SOURCE RECORDS:
++++++++++

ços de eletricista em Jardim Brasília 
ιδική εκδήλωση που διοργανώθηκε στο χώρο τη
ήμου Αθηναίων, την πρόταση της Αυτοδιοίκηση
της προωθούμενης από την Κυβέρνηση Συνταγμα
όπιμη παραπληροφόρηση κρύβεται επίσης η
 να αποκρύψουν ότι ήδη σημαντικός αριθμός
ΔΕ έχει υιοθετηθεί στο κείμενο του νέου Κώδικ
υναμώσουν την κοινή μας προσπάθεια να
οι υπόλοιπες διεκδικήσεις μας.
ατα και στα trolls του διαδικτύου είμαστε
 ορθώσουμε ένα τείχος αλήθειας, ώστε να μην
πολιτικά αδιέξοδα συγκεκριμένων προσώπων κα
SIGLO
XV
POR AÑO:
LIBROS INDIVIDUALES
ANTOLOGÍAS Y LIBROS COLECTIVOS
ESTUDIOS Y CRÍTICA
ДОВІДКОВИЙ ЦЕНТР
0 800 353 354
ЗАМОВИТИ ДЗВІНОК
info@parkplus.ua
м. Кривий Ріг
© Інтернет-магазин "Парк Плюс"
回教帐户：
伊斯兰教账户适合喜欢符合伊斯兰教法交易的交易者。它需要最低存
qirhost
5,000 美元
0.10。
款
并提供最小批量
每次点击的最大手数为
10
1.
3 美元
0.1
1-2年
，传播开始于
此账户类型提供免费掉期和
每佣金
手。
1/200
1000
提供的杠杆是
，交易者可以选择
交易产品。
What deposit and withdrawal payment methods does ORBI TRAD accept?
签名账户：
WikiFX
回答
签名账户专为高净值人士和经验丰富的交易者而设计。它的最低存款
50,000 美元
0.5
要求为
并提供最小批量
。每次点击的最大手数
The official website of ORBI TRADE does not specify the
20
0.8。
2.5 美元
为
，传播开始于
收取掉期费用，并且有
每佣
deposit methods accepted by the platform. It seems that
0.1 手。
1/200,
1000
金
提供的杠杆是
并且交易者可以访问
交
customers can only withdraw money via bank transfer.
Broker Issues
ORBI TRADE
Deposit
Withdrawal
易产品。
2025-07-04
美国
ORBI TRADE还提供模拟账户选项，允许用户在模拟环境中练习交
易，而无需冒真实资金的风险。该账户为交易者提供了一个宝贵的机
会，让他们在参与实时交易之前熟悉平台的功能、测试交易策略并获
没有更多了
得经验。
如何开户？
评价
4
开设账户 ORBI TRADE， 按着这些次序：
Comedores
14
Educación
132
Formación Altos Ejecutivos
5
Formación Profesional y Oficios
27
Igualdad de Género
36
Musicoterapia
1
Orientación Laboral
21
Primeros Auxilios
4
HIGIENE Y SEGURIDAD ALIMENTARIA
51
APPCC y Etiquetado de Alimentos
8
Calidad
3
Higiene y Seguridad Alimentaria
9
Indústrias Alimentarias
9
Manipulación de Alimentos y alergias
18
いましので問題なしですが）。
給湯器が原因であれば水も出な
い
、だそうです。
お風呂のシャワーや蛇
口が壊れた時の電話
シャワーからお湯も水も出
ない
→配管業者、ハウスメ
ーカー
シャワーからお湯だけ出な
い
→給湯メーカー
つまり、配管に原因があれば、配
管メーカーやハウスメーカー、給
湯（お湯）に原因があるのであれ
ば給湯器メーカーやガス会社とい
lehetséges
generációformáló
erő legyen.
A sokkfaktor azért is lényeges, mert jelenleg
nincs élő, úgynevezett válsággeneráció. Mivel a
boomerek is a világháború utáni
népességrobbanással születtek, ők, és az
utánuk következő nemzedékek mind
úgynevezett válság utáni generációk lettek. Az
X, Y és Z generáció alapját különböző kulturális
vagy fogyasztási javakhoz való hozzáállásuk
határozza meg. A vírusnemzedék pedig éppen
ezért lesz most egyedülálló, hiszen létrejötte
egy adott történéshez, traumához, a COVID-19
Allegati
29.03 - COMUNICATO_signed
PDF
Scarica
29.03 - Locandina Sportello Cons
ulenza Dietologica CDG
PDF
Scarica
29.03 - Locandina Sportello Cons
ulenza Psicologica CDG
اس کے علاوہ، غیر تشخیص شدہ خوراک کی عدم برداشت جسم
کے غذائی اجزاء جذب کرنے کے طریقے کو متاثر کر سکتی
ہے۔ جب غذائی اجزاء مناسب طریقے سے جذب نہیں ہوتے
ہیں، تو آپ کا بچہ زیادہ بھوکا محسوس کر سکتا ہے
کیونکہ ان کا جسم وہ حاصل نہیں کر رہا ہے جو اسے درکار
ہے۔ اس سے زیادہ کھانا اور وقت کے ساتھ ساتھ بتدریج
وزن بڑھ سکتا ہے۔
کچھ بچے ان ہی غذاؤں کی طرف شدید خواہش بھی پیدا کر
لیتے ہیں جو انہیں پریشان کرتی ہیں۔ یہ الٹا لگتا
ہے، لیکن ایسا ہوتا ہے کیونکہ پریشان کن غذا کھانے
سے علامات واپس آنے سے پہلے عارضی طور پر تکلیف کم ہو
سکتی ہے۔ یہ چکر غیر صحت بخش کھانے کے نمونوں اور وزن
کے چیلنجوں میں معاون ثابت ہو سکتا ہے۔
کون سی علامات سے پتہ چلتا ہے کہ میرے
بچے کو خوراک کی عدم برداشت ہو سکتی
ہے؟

++++++++++

WHAT IS BEING ASKED:
Could you repeat exactly the lines in the listing above from the one with "της προωθούμενης από την Κυβέρνηση Συνταγμα" down to the one with "м. Кривий Ріг"? Include both of those lines.

ANSWER TO THIS TASK:
της προωθούμενης από την Κυβέρνηση Συνταγμα
όπιμη παραπληροφόρηση κρύβεται επίσης η
 να αποκρύψουν ότι ήδη σημαντικός αριθμός
ΔΕ έχει υιοθετηθεί στο κείμενο του νέου Κώδικ
υναμώσουν την κοινή μας προσπάθεια να
οι υπόλοιπες διεκδικήσεις μας.
ατα και στα trolls του διαδικτύου είμαστε
 ορθώσουμε ένα τείχος αλήθειας, ώστε να μην
πολιτικά αδιέξοδα συγκεκριμένων προσώπων κα
SIGLO
XV
POR AÑO:
LIBROS INDIVIDUALES
ANTOLOGÍAS Y LIBROS COLECTIVOS
ESTUDIOS Y CRÍTICA
ДОВІДКОВИЙ ЦЕНТР
0 800 353 354
ЗАМОВИТИ ДЗВІНОК
info@parkplus.ua
м. Кривий Ріг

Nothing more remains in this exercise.